I’d used the jseng script and, overall, it was great. The biggest plus was having the translation done on the database side, saving the bother of exporting and importing and transfering the massive dump of 4000+ items. I have to confess that I didn’t try the Morbis Iff; I excluded most options based on that requirement to stay within the database – I haven’t meticulously tested, but it seems most trackbacks and comments survived the jseng transform; I did have to do some funky SQL to fix up [textile] markers and wipe the thousands of path.module entries.
Passwords threw me for a bit of a loop: I guess MT uses short SHA1 passwords, Drupal uses MD5 and thus it’s forgivable the script couldn’t translate; instead it just moves the old passwords across, which means they are effectively locked.
As for stylesheets, that’s a realm of arcana I’ll never understand.

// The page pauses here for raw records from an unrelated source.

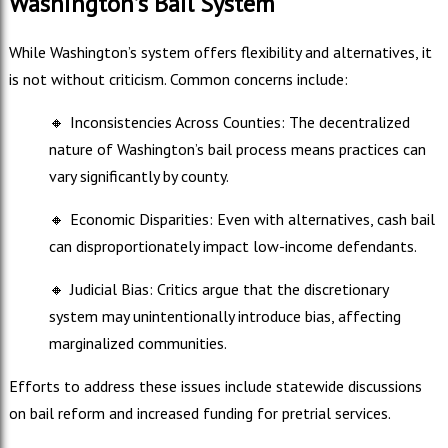
Washington’s Bail System
While Washington’s system offers flexibility and alternatives, it
is not without criticism. Common concerns include:
🔸
Inconsistencies Across Counties: The decentralized
nature of Washington’s bail process means practices can
vary significantly by county.
🔸
Economic Disparities: Even with alternatives, cash bail
can disproportionately impact low-income defendants.
🔸
Judicial Bias: Critics argue that the discretionary
system may unintentionally introduce bias, affecting
marginalized communities.
Efforts to address these issues include statewide discussions
on bail reform and increased funding for pretrial services.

I’ve started on a phptemplate theme I call “UnMovable” which uses the same ID and class marks as MT; I thought it would be easy to then just move styles-site.css in as styles.css and be done with it, but as you can see from the rough edges and dangling divs in my fleet of MT-converts, theory and practice are only similar in theory ;)
And I hope you don’t mind my asking if it’s just a tiny bit cowardly to be having this conversation on an MT-based blog :) – for my migration, I took a deep breath, bit my lower lip, damned the torpedos, pulled the trigger, and then burned the bridge behind me.